ROCK ’N ‘ ROLL JUNKIE
The rise and fall of a Dutch icon: HERMAN BROOD - 1946-2001
Ten years ago, in July 2001, the Dutch musician, painter and media personality HERMAN BROOD put an end to his life by jumping from the roof of the Amsterdam Hilton Hotel. To many, his suicide was the most significant event in the history of Dutch pop music of the 20th century.
Ten years without BROOD, but he still lives on: His music, an impressive art collection and, last but not least, the story of his life, have made him immortal. HERMAN BROOD (1946-2001) was an “enfant terrible” and a cultural figure whose suicide only strengthened his controversial status. According to his friends, he could not cope with his failure to kick his drug and alcohol habit. Herman was called “the Netherlands’ greatest and only rock ‘n’ roll star.” Later in life he became also a well-known painter. He set up his atelier in Amsterdam, and it became his second home.
HERMAN BROOD was born on November 5, 1946 in Zwolle in the eastern part of Holland. In 1959 the Dutch ‘icon to be’ got his first piano lessons. In school he was rather slow. He was more into playing the piano at his father’s abandoned factory building. The young HERMAN BROOD went to the art academy in Arnhem in 1964 where he started his first band, The Moans. During their numerous gigs for American military in Western Germany, a soldier offered him speed (amphetamine). This was the moment when BROOD knew: This is it. It was the beginning of an addiction that never stopped.
In 1967, BROOD switched from The Moans to Cuby and the Blizzards. “It was the best I could get into,” Brood said some years later in an interview. ”It was the first time in my life I was on record.” In this period, BROOD had a short relationship from which his son Marcel was born in 1968. Then his record company found out about his drug addiction and he was kicked out of the band.
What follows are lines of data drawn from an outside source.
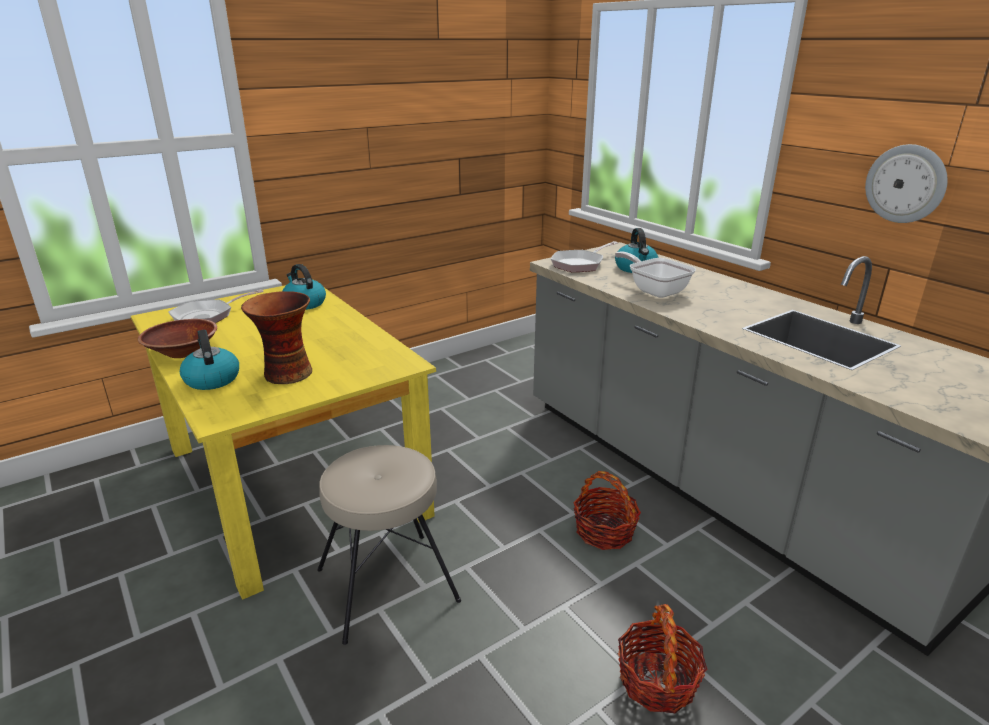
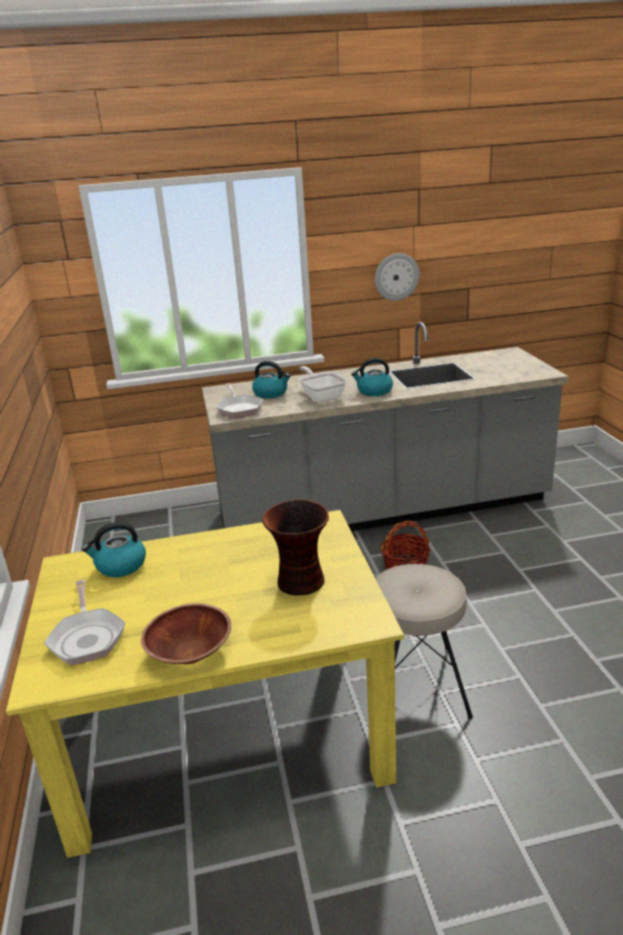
camera: 65 degrees left, 0 degrees up
kettle [180,330,239,390] -> kettle moved to [351,358,393,396]
frying pan [615,251,696,298] -> frying pan turned 75 degrees clockwise [299,366,347,403]
basket [618,604,707,713] -> none

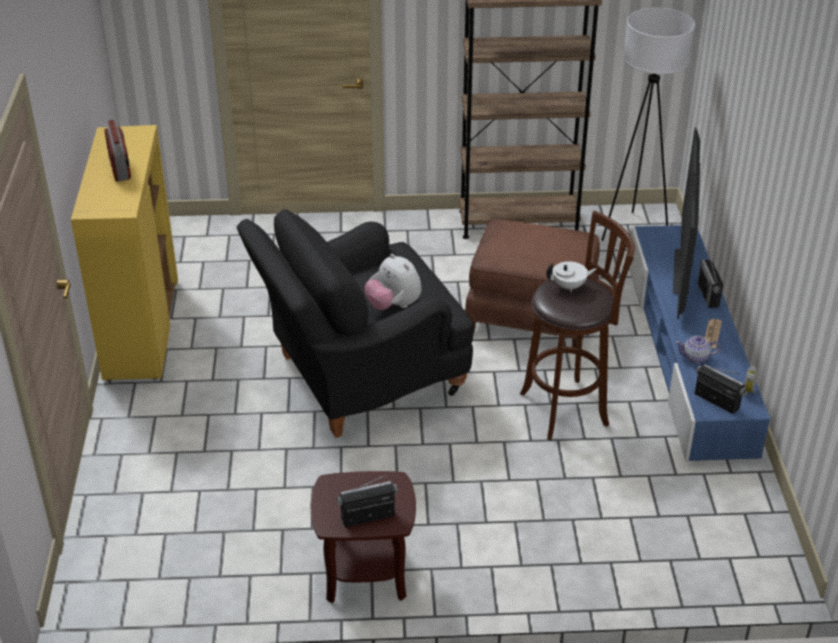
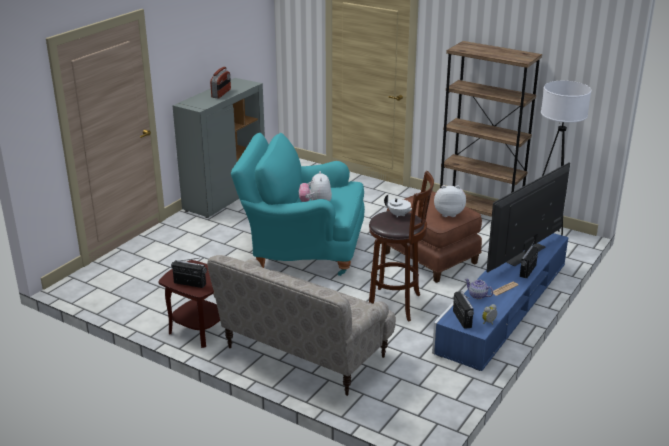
camera: 35 degrees right, 10 degrees down
yellow cabinet [71,125,178,381] -> grey cabinet [172,78,265,218]
black armchair [237,209,473,438] -> turquoise armchair [231,133,365,276]
none -> beige sofa [207,255,396,396]
none -> plush toy [434,185,466,217]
A hard blow for his career and a rough time followed. Burglaries and drug dealing earned him several terms in prison.
Crucial Encounter
In 1976, Brood’s career took a turn, when he met Koos van Dijk, the owner of a bar in Winschoten near the city of Groningen.
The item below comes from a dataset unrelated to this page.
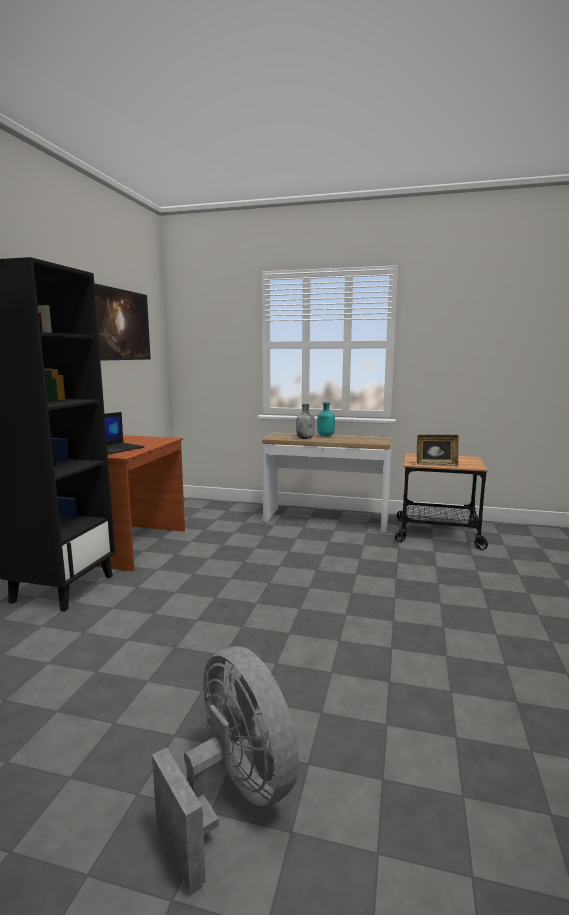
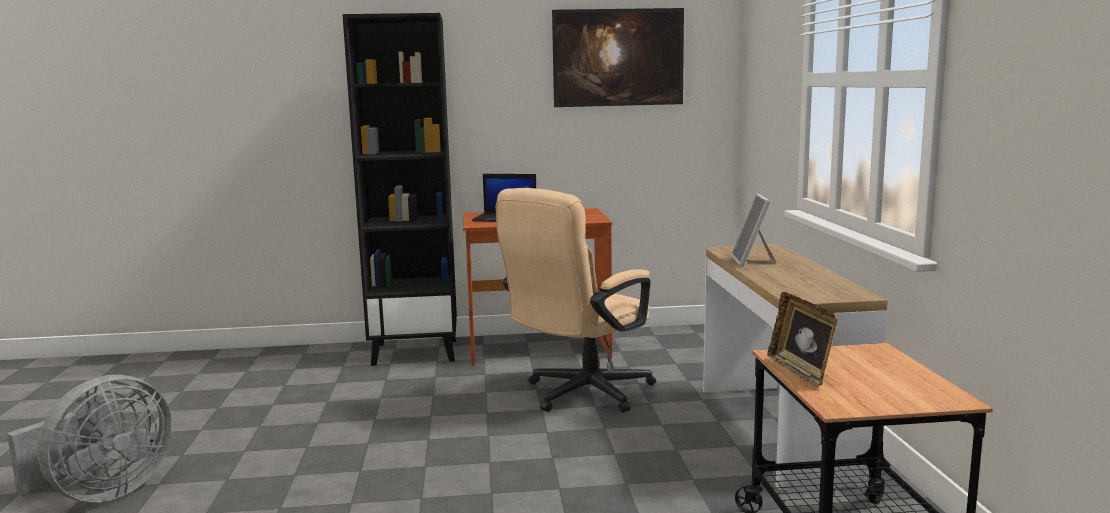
camera: 70 degrees right, 0 degrees up
grey bottle [296,404,315,439] -> picture frame [731,193,776,267]
turquoise bottle [317,402,335,436] -> none
none -> beige office chair [496,188,656,413]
Koos van Dijk invited the artist to perform at his bar, and it was a great success. Subsequently, van Dijk became BROOD’s manager, and in the same year BROOD started his own group, HERMAN BROOD & HIS WILD ROMANCE. In 1977, the band released their first album, Street. They are still best known for their second album, Shpritsz, a pun on the German word for syringe from 1978. This album contained their first Dutch hit single, “Saturday Night”.
BROOD’s outspoken statements in the press about sex and drug use brought him into the Dutch public arena even more than his music. He was romantically involved with the German singer Nina Hagen, with whom he appeared in the 1979 film “Cha-Cha”. He is also reputed to be the subject of her song “Herrmann hieß er” (Herrmann was his name), a song about a drug addict, from the 1979 Unbehagen album. BROOD relished the media attention and became the most famous user of hard drugs in the Netherlands. “It is quite common for an artist to use drugs, but not for him to tell everybody. I admit that I was afraid that my popularity could make people start using drugs,” he once said in an interview. In the summer of 1979, BROOD managed to enter the American market, where he toured as a support act for The Kinks, The Cars and Foreigner. A re-recorded version of “Saturday Night” peaked at number 18 in the Billboard Hot 100, they had a national break-out and even made it into the Hawaiian Top Ten, but the big break BROOD had hoped for didn’t happen.
Bad Times
When BROOD returned to the Netherlands in October 1979, his band had already begun to fall apart, and soon his popularity went downhill. Brood continued to record throughout the 1980’s and had a few hits, but he spent more and more time on his art.
At the end of the 1980’s he made a comeback of sorts. He toured Germany with a renewed Wild Romance. In 1990, he won the BV pop award, one of the highest Dutch awards for popular music, and recorded the album Freeze with Clarence Clemons of the E Street Band and Tejano accordion player Flaco Jiménez.